== EXERCISE GOAL ==
Lines in the listing below that hold "string" are the ones to copy.

== DATA TO PROCESS ==
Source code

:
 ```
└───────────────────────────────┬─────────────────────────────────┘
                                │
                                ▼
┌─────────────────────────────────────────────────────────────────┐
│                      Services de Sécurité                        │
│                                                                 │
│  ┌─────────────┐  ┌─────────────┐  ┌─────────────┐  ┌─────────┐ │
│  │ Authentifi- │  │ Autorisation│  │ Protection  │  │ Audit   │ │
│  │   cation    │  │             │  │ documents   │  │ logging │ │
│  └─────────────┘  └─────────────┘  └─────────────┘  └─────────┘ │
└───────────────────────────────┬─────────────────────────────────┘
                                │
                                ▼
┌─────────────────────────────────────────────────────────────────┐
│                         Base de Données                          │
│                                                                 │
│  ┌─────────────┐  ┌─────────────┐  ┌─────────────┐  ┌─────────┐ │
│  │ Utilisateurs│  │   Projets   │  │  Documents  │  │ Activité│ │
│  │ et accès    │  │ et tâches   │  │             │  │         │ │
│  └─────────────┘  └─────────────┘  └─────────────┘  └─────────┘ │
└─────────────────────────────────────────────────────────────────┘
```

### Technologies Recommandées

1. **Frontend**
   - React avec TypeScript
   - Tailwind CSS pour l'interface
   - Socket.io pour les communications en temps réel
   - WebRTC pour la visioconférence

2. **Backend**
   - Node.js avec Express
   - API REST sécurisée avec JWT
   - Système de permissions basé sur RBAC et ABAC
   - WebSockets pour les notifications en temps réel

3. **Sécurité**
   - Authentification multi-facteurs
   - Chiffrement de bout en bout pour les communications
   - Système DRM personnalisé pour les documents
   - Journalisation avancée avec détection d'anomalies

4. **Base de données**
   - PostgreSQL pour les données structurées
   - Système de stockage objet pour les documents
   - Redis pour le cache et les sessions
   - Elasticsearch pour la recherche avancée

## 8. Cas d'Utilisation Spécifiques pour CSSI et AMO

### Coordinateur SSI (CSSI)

==

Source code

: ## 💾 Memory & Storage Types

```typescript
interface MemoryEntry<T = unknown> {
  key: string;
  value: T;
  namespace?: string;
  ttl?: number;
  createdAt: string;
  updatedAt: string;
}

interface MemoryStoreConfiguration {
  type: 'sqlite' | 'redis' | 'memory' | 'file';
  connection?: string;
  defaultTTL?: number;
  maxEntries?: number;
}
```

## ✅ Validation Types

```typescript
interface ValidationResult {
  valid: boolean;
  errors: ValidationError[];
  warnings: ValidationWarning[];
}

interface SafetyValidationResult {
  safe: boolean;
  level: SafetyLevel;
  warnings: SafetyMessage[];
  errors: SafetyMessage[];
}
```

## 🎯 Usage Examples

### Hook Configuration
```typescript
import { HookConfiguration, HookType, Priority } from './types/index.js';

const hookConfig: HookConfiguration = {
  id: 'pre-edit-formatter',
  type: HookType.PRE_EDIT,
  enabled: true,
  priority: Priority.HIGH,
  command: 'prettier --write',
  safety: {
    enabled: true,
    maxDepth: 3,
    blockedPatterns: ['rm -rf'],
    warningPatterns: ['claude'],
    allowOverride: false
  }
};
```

== RESULT FOR THIS EXERCISE ==
  key: string;
  namespace?: string;
  createdAt: string;
  updatedAt: string;
  connection?: string;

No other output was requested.